Lab 13: Data Preprocessing

Objective

Build a complete data preprocessing pipeline from scratch: handling missing values, outlier detection and treatment, feature scaling (Min-Max, Z-score, Robust), categorical encoding (one-hot, label, target encoding), feature selection via correlation and variance, and polynomial feature generation — applied to cleaning real-world Surface sales data.

Background

"Garbage in, garbage out." A perfectly tuned model fed dirty data will perform worse than a simple model fed clean data. Feature engineering — transforming raw inputs into informative representations — accounts for the majority of performance gains in competitive ML. This lab covers the same preprocessing steps that sklearn.preprocessing implements, but built from first principles so you understand why each transformation matters.

Data:

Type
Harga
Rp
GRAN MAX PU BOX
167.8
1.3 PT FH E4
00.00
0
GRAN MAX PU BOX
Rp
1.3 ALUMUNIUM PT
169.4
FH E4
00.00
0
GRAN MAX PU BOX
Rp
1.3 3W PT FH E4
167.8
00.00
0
---
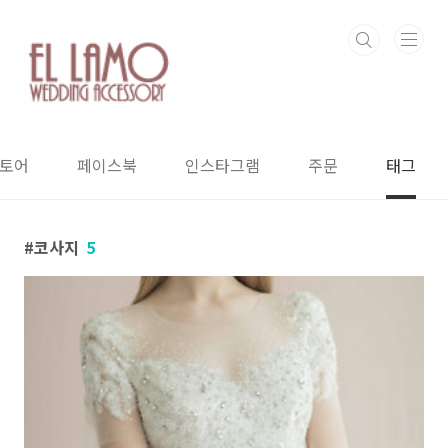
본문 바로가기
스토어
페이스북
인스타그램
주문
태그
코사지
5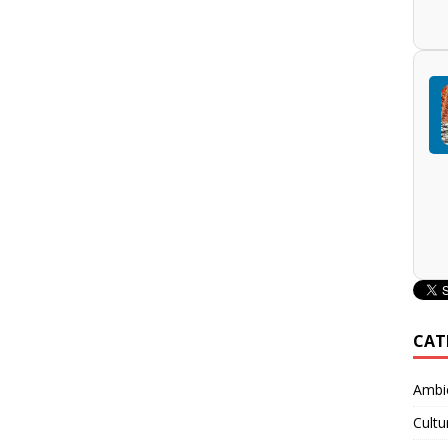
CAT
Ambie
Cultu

Exercise instructions:
a: Which three feature scaling methods does the data preprocessing lab name?
b: Return the part of the data preprocessing lab from "Build a complete" to "each transformation matters.", word for word.
The records have nothing to do with the lab text.

Answers by item number:
a: Min-Max, Z-score, and Robust.

b:
Build a complete data preprocessing pipeline from scratch: handling missing values, outlier detection and treatment, feature scaling (Min-Max, Z-score, Robust), categorical encoding (one-hot, label, target encoding), feature selection via correlation and variance, and polynomial feature generation — applied to cleaning real-world Surface sales data.

Background

"Garbage in, garbage out." A perfectly tuned model fed dirty data will perform worse than a simple model fed clean data. Feature engineering — transforming raw inputs into informative representations — accounts for the majority of performance gains in competitive ML. This lab covers the same preprocessing steps that sklearn.preprocessing implements, but built from first principles so you understand why each transformation matters.